I think you get the point with this one. But water, as simple as it is, is also a daily wonder. It's clean, clear, cold and with some snazzy taps we can even have hot water immediately... but water besides what water is, is there for us to use instantly. Instead of walking ten miles each morning carrying home a bucket of water on our heads because we don't have a tap - we are the lucky ones who can have it at the turn or twist. That is something we must be grateful for and we must also try to help everyone in the world have, as water is essential for not only good health but life as a whole.

Being alive. 

Simply being able to breathe is something to be celebrated daily. Your pulsing heart rate is delicate and not to be abused or forgotten. The dark ED bombed thoughts in your mind can be washed away with the colours of gratitude. Being grateful is all about being positive. Now finding and feeling positivity can be a very challenging task for a mental health/ed sufferer, but the more you encourage gratitude in your life, even just for the smallest of things, the more you will encourage positivity. (Another key to recovery).

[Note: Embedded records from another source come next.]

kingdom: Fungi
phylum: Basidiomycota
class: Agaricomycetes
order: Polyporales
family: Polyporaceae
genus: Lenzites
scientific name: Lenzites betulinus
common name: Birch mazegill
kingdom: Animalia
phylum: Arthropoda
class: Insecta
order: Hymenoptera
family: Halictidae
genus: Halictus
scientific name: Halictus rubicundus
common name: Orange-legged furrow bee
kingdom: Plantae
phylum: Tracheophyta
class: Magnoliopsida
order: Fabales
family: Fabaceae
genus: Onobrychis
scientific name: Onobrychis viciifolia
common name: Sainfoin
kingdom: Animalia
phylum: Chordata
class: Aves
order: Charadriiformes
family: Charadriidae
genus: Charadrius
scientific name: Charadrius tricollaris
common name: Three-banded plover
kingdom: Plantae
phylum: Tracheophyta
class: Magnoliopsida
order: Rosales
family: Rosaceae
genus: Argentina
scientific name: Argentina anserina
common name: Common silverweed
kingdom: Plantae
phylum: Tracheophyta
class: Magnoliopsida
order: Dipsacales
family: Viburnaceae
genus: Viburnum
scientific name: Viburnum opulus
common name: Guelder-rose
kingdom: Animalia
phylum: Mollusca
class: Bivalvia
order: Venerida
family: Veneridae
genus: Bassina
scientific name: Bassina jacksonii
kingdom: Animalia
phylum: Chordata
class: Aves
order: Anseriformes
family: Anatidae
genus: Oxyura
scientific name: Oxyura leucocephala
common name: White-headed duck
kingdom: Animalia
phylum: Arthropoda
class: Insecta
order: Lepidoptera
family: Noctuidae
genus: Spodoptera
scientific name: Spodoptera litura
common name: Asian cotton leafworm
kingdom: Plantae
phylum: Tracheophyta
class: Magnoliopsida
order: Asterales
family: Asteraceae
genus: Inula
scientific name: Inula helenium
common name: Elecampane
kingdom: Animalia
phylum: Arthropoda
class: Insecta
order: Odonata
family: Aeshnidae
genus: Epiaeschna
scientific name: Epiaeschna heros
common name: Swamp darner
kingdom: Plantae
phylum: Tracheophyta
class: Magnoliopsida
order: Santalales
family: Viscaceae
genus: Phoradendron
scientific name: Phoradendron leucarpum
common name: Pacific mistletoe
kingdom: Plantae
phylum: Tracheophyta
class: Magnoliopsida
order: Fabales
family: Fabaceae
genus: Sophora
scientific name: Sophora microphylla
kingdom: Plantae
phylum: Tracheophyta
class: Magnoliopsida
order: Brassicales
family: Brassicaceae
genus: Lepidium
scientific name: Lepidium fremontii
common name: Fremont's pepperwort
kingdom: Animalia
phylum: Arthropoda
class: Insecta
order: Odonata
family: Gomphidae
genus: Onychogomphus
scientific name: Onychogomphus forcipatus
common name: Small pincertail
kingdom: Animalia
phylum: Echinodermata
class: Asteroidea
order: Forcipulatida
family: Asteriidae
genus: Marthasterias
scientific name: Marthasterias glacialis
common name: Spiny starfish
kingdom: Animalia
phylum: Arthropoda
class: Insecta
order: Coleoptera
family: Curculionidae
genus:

On the deeper side of being grateful for life, I am well aware that a large majority of ED/mental health sufferers express how they 'want themselves dead'. Many times I thought and spoke the words, "I want to die". At the time I meant this, I really did just want to vanish. I wanted to no longer be a 'burden' on my family, I no longer wanted to be 'nothing' and 'worthless', it was much easier to be dead, emotionless and numb. However only now I realise that in fact, I didn't want myself dead, I wanted my anorexia dead. It wasn't Margherita that I wanted to vanish, it was Ana I wanted to vanish and leave. I wanted it all to stop, I didn't want to be anorexic and ill anymore, I wanted the pain, the guilt, the hunger, the lies, the tricks and games that Ana played with me to be over. I wanted it to end, but she tricked my mind that it was my life that I wanted to end. But it wasn't, no matter the number of times I said "I want to die" the real truth was that I wanted to come back - I wanted Margherita to come home. Simply feeling grateful that Margherita was still there, alive and breathing behind the shadow of Ana was something to feel positive about. I was lost, but I wasn't gone, I am grateful that I didn't die and that I am breathing alone in my body now... Ana is gone. My pulse is mine and only mine.